I’d recommend this work to any woman who has been admonished for turning down a man’s interest in her, who has been chastised regarding her clothing choices, who has been catcalled in the streets — “It was a compliment! What’s your problem?” — or who has had an appropriately angry reaction to someone disrespecting limits she has clearly set with phrases such as “Go easy on him” or “She was asking for it.” I’d also recommend it to all men, especially those who liberally use the phrases “It was just a joke,” “I was just kidding around,” or “Don’t take it so seriously.” I would also recommend this book to any man who has ever uttered the phrase, “You’re not that cute anyway” in an attempt to shake a woman’s confidence following her rejection of his advances.
Readers should know that the book includes retellings of attempted rape, aggravated assault and nonconsensual drugging (i.e., roofie-ing) and I wouldn’t recommend the work to anyone who may be triggered by these themes.

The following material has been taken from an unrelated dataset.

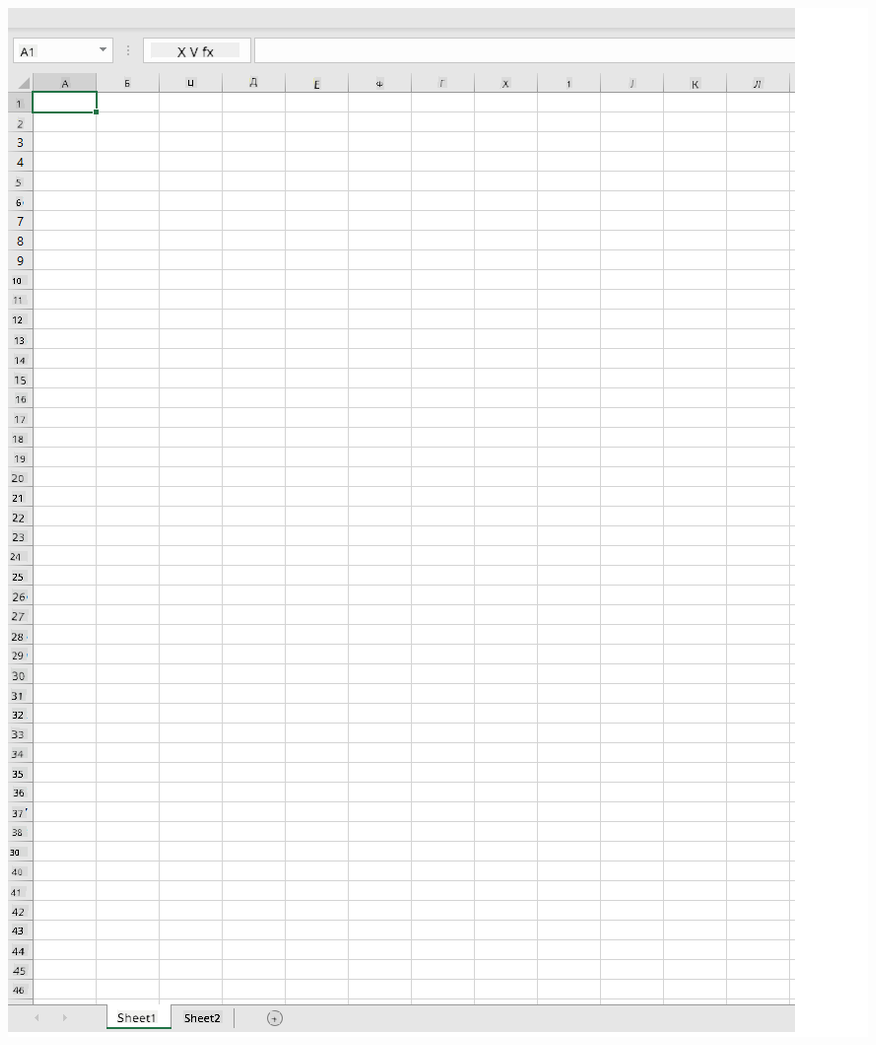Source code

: ![Празан Microsoft Excel радни лист са два радна листа](../../../../translated_images/parts-of-spreadsheet.120711c82aa18a45c3e62a491a15bba0a31ab0e9db407ec022702fed8ffd89bf.sr.png)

Another work in our collection that features autobiographical stories from women who have been sexually vicitimized is “Not That Bad: Dispatches from Rape Culture,” edited by Roxane Gay. If the book could grant me one wish, it would be a cursory roadmap that would tell us how to build toward better. But it’s not the victim’s responsibility to provide the solution.
Editor’s Note: Katrina Spencer was the Literatures & Cultures Librarian, and this book review was written for The Campus before she left the college.